Air : Ne raillez pas la garde citoyenne.


Chanson, ma mie, est une bonne fille,
Qui se souvient des siècles d’autrefois ;
Ses gais flonflons, son œil brun qui pétille,
Ont conservé la gaîté des Gaulois.

En son honneur, Brennus planta la vigne
Qu’il rapportait, dit-on, des champs romains ;
Il comprenait que le vin seul est digne
Par ses glouglous d’inspirer des refrains.

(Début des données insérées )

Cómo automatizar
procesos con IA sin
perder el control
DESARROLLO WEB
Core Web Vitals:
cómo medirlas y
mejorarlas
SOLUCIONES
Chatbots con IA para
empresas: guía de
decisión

Que ton nom soit : Carmagnole ou Lisette,
Ou Marseillaise, ou bien Mimi-Pinson ;
Qu’importe à moi ! Belliqueuse ou coquette
Sous ton bonnet, je te revois, chanson.

Souvent, ma mie, ivre, je t’ai surprise,
Vidant les brocs d’un capiteux clairet,
Qu’un gros bourgeois ou qu’un chantre d’église
Venait t’offrir au fond d’un cabaret.

Combien aussi sous la verte tonnelle
N’as-tu pas ri de la fleur d’oranger,
Qu’on effeuillait pendant la ritournelle
D’un fin couplet rimé par Béranger !

Et puis encore, ô ma chanson, je t’aime.
Quand tu reviens l’œil émerillonné
D’un long souper à huis clos, en carême,
Où le plaisir a bien cotillonné !

Dans les prés verts, j’ai vu ton âme éprise
S’épanouir au doux parfum des fleurs,
Et l’ouragan se transformer en brise
Pour t’apporter les suaves senteurs.